**THE PROBLEM:** The required output is all lines below that contain the word "zero".

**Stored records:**

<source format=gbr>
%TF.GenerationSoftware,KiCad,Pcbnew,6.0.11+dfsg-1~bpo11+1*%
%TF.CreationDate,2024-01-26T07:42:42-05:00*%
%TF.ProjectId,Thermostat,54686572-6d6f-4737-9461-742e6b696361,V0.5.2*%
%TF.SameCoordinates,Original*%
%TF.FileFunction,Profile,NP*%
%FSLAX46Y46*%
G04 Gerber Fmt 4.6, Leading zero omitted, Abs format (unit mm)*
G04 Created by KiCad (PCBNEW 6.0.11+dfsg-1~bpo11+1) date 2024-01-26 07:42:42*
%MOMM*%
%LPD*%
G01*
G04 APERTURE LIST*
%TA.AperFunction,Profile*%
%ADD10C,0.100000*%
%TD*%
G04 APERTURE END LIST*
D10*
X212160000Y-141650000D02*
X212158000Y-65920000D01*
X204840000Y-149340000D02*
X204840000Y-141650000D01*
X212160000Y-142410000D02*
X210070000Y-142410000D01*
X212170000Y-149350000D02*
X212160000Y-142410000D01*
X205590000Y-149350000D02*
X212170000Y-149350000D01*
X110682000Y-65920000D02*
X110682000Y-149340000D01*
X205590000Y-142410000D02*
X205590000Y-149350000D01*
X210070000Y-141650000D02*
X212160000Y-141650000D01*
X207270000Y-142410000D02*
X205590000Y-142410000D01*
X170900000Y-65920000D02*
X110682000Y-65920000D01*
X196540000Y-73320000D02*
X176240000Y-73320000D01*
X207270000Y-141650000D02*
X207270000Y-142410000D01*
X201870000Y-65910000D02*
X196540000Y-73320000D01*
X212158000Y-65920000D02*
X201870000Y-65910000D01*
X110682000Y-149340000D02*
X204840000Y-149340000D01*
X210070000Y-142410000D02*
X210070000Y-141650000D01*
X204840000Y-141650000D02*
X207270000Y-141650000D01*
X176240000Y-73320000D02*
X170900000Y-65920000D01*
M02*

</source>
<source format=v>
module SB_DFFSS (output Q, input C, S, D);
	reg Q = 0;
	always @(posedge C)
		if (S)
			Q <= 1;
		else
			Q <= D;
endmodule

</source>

...

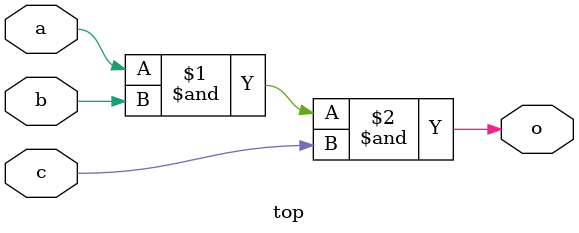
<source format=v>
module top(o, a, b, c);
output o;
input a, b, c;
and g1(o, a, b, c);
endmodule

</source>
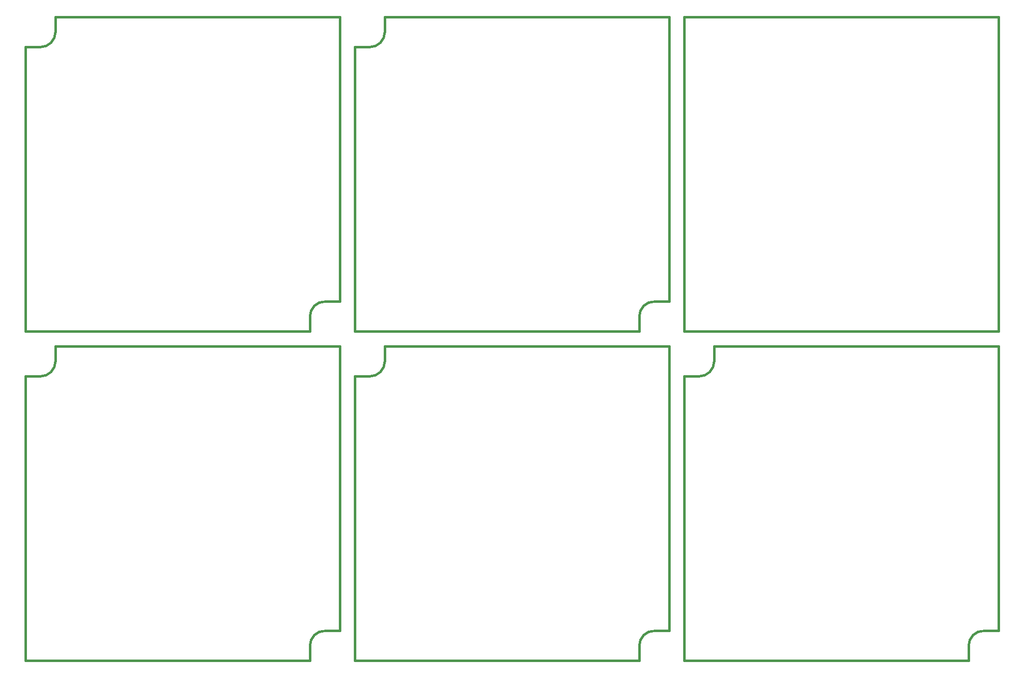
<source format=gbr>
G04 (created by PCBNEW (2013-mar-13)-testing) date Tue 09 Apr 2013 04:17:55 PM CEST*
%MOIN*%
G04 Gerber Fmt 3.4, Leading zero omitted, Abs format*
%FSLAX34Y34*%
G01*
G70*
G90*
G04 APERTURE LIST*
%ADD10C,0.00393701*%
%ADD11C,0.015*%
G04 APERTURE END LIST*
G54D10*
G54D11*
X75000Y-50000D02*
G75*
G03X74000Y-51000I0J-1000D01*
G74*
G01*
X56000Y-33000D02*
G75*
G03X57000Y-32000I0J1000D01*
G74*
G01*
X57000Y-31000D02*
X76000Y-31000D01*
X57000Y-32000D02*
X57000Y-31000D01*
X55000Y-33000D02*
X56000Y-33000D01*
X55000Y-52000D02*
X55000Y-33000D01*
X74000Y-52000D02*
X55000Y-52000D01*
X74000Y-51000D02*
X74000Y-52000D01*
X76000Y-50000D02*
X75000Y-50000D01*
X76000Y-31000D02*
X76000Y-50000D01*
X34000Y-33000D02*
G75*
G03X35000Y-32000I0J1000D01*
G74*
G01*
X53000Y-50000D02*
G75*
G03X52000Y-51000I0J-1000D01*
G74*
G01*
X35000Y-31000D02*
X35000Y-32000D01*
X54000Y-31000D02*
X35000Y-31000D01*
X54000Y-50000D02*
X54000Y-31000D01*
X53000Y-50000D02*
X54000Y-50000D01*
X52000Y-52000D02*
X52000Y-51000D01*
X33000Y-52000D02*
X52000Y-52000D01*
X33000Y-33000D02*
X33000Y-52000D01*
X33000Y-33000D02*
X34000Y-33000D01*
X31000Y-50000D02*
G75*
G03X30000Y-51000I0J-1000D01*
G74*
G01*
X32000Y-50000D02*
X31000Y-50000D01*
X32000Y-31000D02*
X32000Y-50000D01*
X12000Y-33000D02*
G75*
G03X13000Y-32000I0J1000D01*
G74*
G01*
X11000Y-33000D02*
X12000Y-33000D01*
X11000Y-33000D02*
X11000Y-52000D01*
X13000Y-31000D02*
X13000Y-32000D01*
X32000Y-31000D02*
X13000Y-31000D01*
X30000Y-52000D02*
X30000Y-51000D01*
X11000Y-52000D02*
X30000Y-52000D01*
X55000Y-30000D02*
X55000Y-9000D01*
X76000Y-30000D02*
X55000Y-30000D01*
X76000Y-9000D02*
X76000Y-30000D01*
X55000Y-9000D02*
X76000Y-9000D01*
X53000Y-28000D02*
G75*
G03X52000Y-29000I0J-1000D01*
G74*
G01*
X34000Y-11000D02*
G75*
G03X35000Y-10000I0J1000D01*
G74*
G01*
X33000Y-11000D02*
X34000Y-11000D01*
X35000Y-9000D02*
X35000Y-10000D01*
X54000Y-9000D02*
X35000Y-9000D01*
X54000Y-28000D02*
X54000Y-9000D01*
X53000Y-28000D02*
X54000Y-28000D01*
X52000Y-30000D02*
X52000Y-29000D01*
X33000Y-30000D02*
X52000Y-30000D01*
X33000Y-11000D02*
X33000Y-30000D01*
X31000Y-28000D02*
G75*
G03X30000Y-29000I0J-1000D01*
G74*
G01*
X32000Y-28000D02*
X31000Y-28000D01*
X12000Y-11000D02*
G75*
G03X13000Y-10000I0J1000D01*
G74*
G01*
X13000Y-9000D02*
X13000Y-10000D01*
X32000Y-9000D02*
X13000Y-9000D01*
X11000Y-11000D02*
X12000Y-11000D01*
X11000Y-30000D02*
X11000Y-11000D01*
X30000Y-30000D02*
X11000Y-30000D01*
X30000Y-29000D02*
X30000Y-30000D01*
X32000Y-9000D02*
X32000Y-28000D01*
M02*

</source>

**TASK SOLUTION:**
G04 Gerber Fmt 4.6, Leading zero omitted, Abs format (unit mm)*
G04 Gerber Fmt 3.4, Leading zero omitted, Abs format*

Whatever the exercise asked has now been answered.